The similarity of Brexit to Donald Trump’s anti-immigrant and anti-China campaign is a bit mind-numbing, but the swiftness of the result in the UK is even more stunning when compared to the slower US election cycle. However, the Brexit process is now likely to slow down a bit, even before the UK gives formal notice to leave the EU under Article 50 of the Lisbon Treaty, an event which is currently expected to occur in early 2017. It would not be a surprise for that date to slip, even significantly. There is a lot of infrastructure that the UK had ceded to the EU, particularly in the large and complex areas of trade, regulation, and immigration (including movement of employees between the EU and the UK), and the UK government will need to create its own departments, staff them, and provide political direction to them even as EU negotiations are ongoing. The UK and EU are already bickering about who is going to be responsible for the large pensions owed to UK employees of the EU government. There is much to be resolved in the disentangling. The current talk in the UK is that this process is expected to take at least 2 years after the Article 50 election, but clearly it will take longer than that. The announced expectation of early 2019 has already begun to slip into late 2019.
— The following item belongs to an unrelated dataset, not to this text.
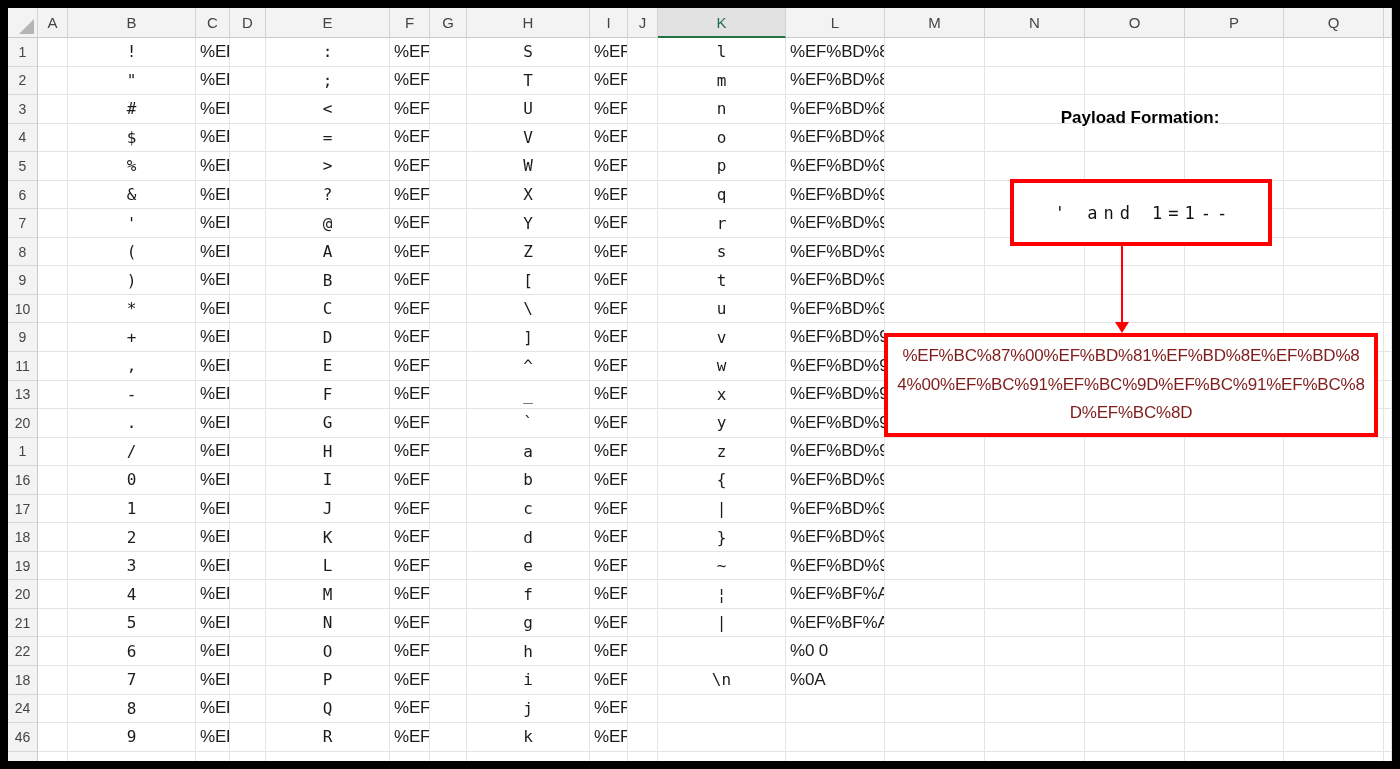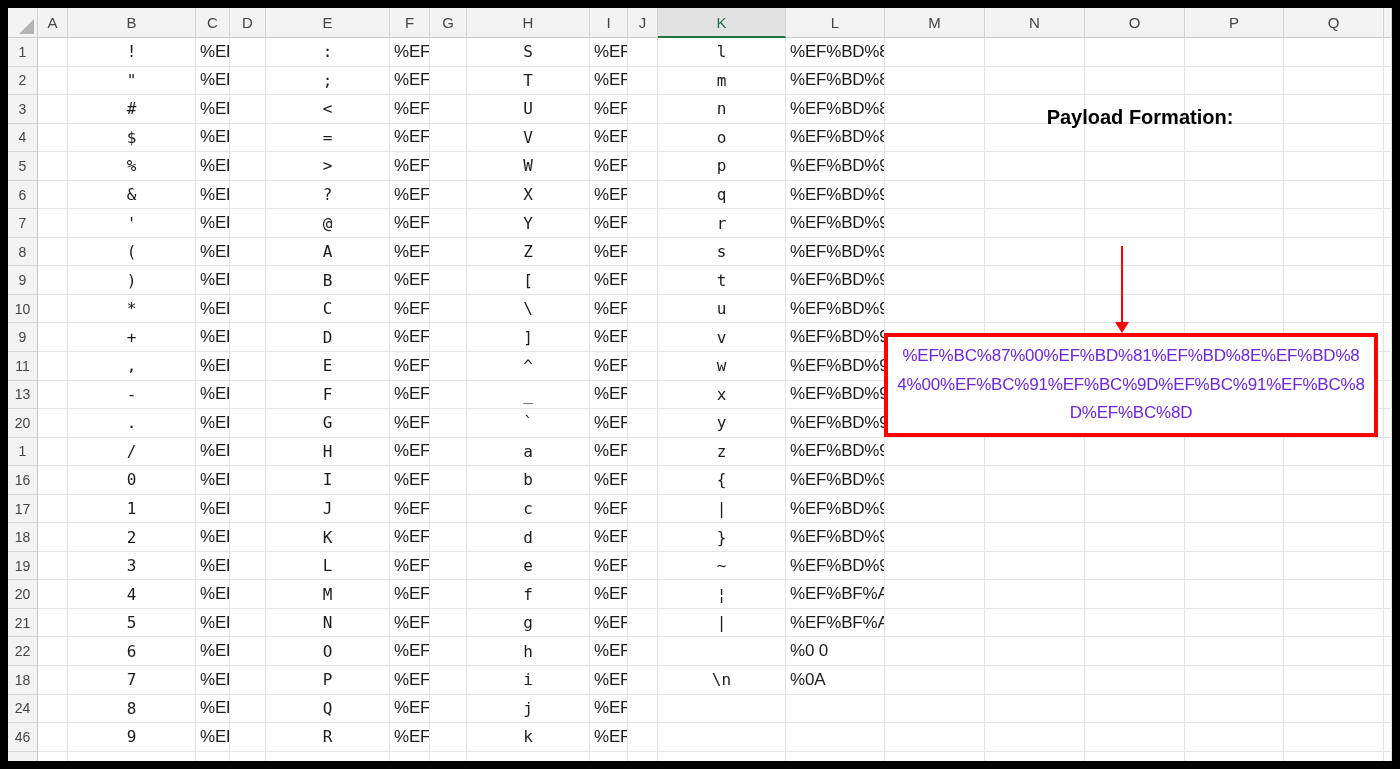"Payload Formation:" .anno-title { font-size: 20px -> 17px }
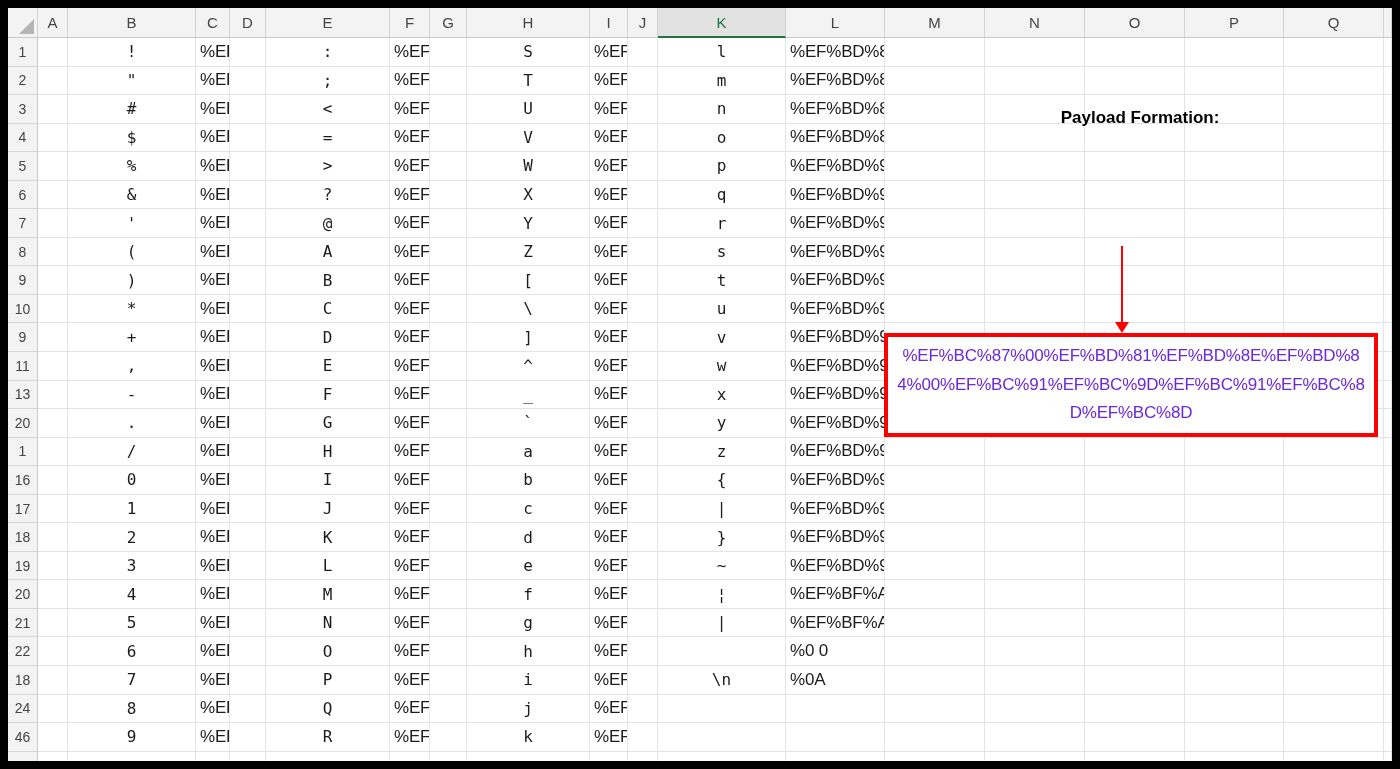"' and 1=1--" div.redbox { html: none -> <div> <span>' and 1=1--</span> </div> }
So, given all this, will the UK actually leave the EU? A lot can happen between now and several years from now. The Labour Party could wake up and present the electorate with an alternative plan. Unfortunately, the next parliamentary election is not until 2020 and the Conservative Party (at least those left standing) appears to be firmly in control. It would take a lot to get Prime Minister May to back off of “Brexit means Brexit,” and it has been reported that she does not intend to hold a parliamentary vote on Brexit. It appears that Brexit will go forward, albeit slowly at first.
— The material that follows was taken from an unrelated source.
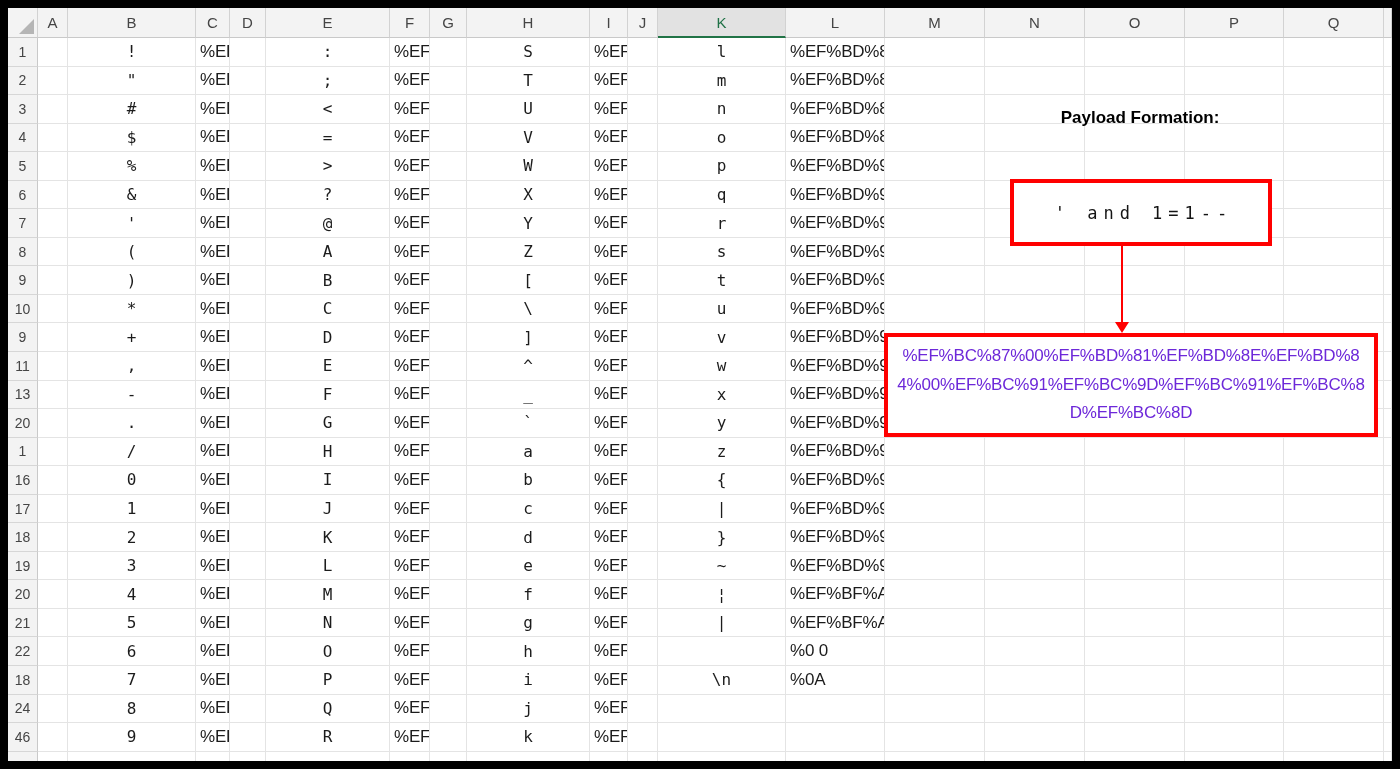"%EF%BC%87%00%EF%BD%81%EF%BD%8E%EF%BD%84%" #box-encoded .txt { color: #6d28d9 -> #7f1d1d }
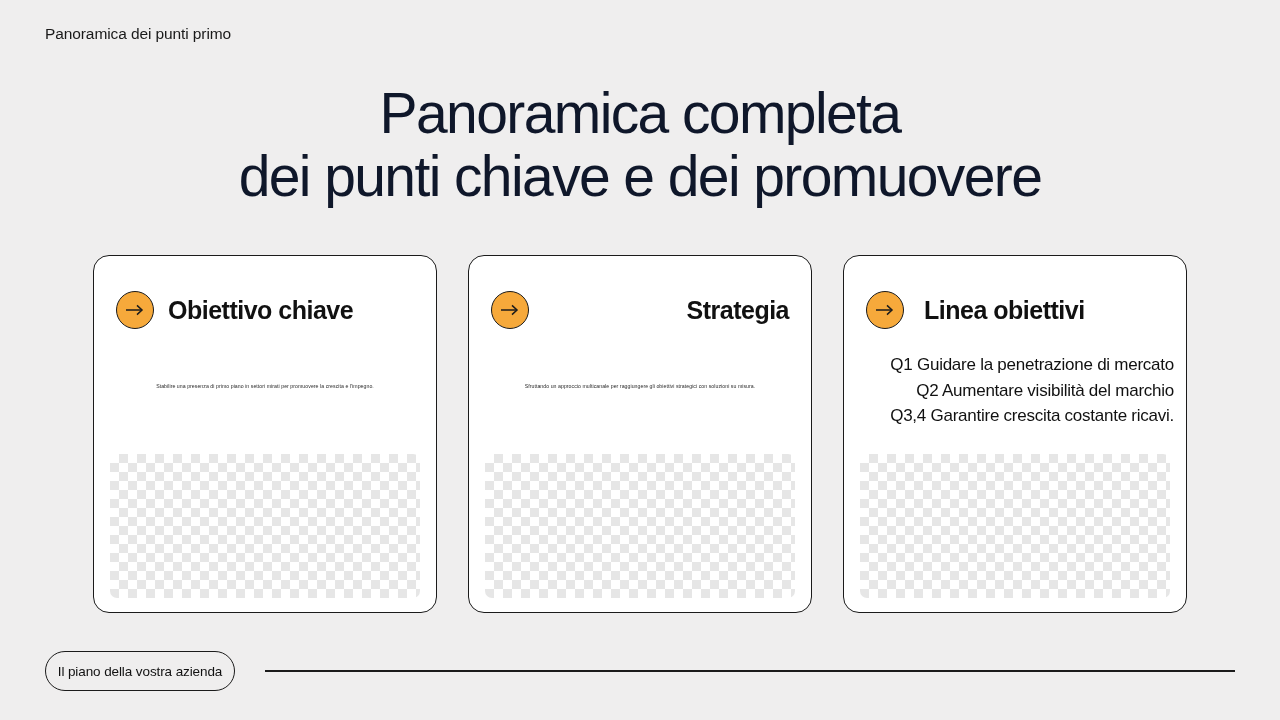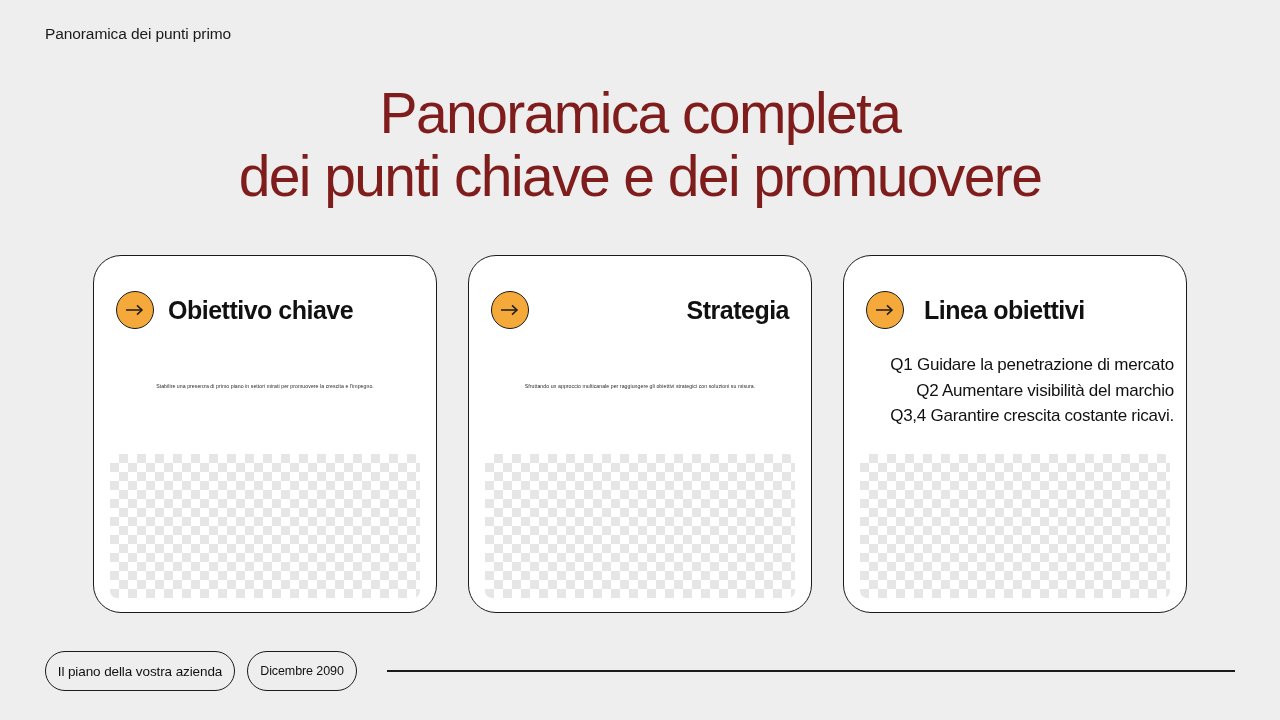"Panoramica completa" .title { color: #7f1d1d -> #0f172a }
There is a future for the UK (or maybe only England) post-Brexit, but it won’t be as bright as it was before June 23rd. Anti-globalization is not a successful economic strategy in a connected world. It is difficult to see how Brexit could make things economically better for Britain, which already suffers from a hollowed out manufacturing sector. However, large portions of the UK population do not care because they feel left behind. The only way out is for the British to find a way to share the benefits of globalization with the middle and lower middle economic classes, or to face an increasing risk of political strife and anti-globalization sentiment.